Best part of the day, hands down, had to be second trip up the 1500' climb, when the fatigue of these hills were setting in and my pace and attitude were equally declining rapidly, a "kid" of maybe 27 stopped me and said he noticed I was on my second lap back up this beast, so I stopped to talk to him for a few minutes.  He didn't have a shirt on, and his dog was cute - I couldn't resist the rest-stop.  He said he climbed this trail almost daily and then proceeded to tell me if I ever wanted company to come and join him...and oh, by the way, we could grab a beer together after.  Oh yeah!  Then, on the way down the second time (ugh, my quads were screaming!), I ran into a guy I used to run with occasionally - a very long time ago....you know, when I used to run fast. er.  Before my f-ing foot zapped my speed.  I guess the second trip up was worth it, even though I can still barely walk three days after that little 3000' climb.

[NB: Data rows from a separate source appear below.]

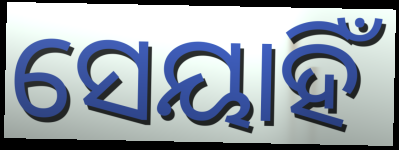
ସେୟାହିଁ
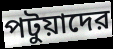
পটুয়াদের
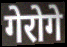
गेरोगे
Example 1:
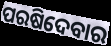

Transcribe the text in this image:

ପରଷିଦେବାର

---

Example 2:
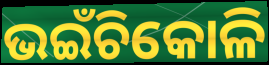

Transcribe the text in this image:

ଭଇଁଚିକୋଳି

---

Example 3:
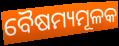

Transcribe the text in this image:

ବୈଷମ୍ୟମୂଳକ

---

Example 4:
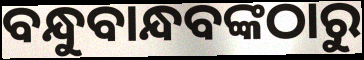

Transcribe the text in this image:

ବନ୍ଧୁବାନ୍ଧବଙ୍କଠାରୁ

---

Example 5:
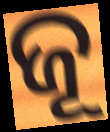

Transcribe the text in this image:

ଜୂ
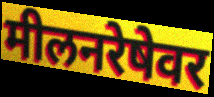
मीलनरेषेवर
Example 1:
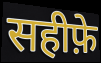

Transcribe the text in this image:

सहीफ़े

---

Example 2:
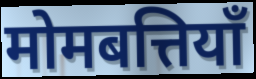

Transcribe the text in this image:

मोमबत्तियाँ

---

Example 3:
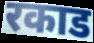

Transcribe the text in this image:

रकाड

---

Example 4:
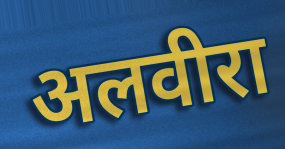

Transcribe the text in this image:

अलवीरा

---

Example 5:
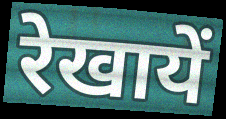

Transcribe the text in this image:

रेखायें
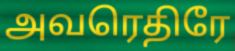
அவரெதிரே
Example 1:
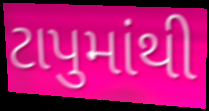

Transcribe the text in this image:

ટાપુમાંથી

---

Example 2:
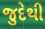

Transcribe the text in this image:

જુદેથી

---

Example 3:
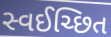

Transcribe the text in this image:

સ્વઈચ્છિત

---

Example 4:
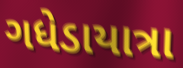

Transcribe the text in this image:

ગધેડાયાત્રા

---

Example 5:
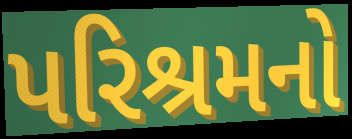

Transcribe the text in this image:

પરિશ્રમનો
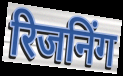
रिजनिंग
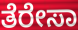
ತೆರೇಸಾ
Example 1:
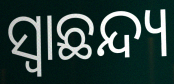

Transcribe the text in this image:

ସ୍ୱାଛନ୍ଦ୍ୟ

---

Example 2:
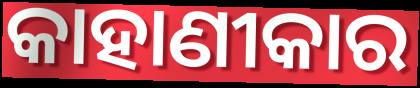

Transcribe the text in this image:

କାହାଣୀକାର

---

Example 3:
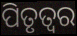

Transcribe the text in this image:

ପିତୃତ୍ୱର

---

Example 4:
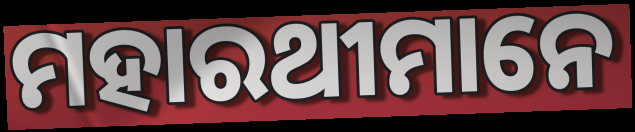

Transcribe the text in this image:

ମହାରଥୀମାନେ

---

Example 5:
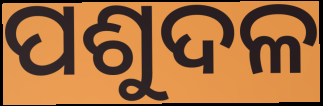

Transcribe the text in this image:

ପଶୁଦଳ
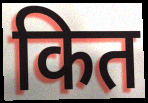
कित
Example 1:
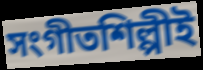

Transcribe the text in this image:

সংগীতশিল্পীই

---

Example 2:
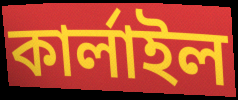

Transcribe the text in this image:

কার্লাইল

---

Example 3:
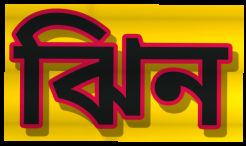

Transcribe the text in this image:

ঝিন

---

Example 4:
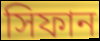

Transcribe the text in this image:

সিফান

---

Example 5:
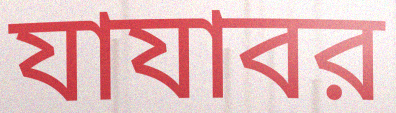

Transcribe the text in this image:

যাযাবর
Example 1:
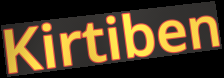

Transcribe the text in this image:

Kirtiben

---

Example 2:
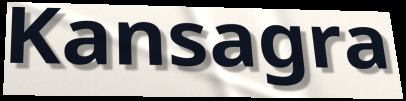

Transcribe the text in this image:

Kansagra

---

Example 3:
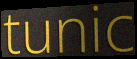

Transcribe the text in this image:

tunic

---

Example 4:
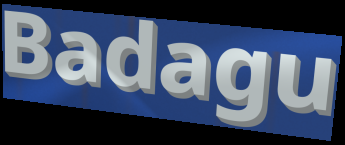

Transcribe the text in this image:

Badagu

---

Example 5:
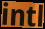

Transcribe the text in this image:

intl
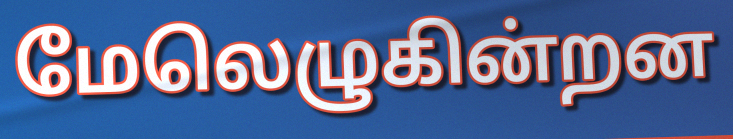
மேலெழுகின்றன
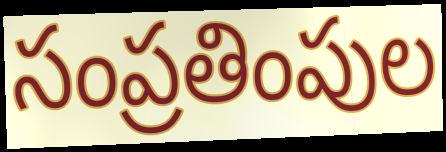
సంప్రతింపుల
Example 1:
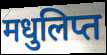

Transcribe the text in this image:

मधुलिप्त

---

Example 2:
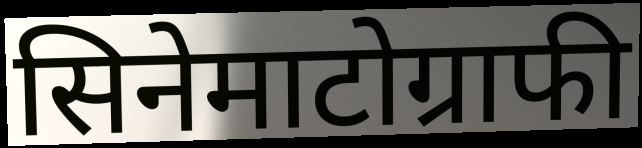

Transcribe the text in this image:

सिनेमाटोग्राफी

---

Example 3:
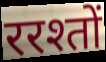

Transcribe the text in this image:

ररश्तों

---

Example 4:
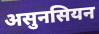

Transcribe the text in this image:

असुनसियन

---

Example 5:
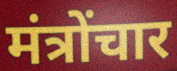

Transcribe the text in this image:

मंत्रोंचार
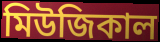
মিউজিকাল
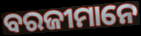
ବରଜୀମାନେ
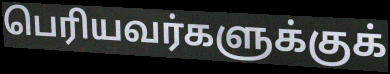
பெரியவர்களுக்குக்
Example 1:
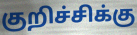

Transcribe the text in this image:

குறிச்சிக்கு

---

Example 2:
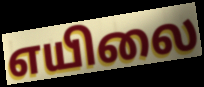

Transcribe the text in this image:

எயிலை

Hi Craig, so cool to run into you!
I knocked out a little mile swim PR the other day - and I wasn't even trying; I was just swimming, stopped the watch at a mile, and there it was.  Solid.


I get asked a lot about my numbers: mileage, vertical gain, hours, etc.  It probably wasn't the smartest thing I've ever done signing up for a crazy beast like Leadville 50 when I had already committed to the Boise Half Ironman 5 weeks earlier than Leadville.  No one said I was smart, especially me, but I think the biking, which is clearly my weakness, is helping me recover a bit quicker with my running.  No, I'm not training nearly as much on the bike as I should be, and I'm tired as hell - constantly, but I feel great running, and that is my main focus; I just hope I can hold on to this high I seem to have been magically (finally!) given.  Here's March's numbers...

Run:
Vertical climbed: 17,469'
Miles: 224.22
Hours:  Too tired, nor do I really care right now, to add it up.

Bike:
Vertical climbed: 4351'
Miles: 210
Isn't your bike mileage suppose to be 3x your run mileage for a triathlon? Whatever.  And I wonder why I am such a weak cyclist?!?!
Hours: ~13.
Avg Speed: Pathetic!

Swim:
Miles: 3.46
I'm okay with this low number, swimming is not my weakness, but I'd be good if I got in the pool for longer swims now.  I'm sure it won't happen though; I hit that mile and I'm instantly want out of the pool.  I did manage 2050yds the other day though....go me.

Okay, Brendan just walked in the door so time to wrap this up (I'm hearing big sighs of relief) and go hug my kid.  Look what he brought me :) ...


Run strong, my friends.  And please, run a hill or two for me, too - I need it.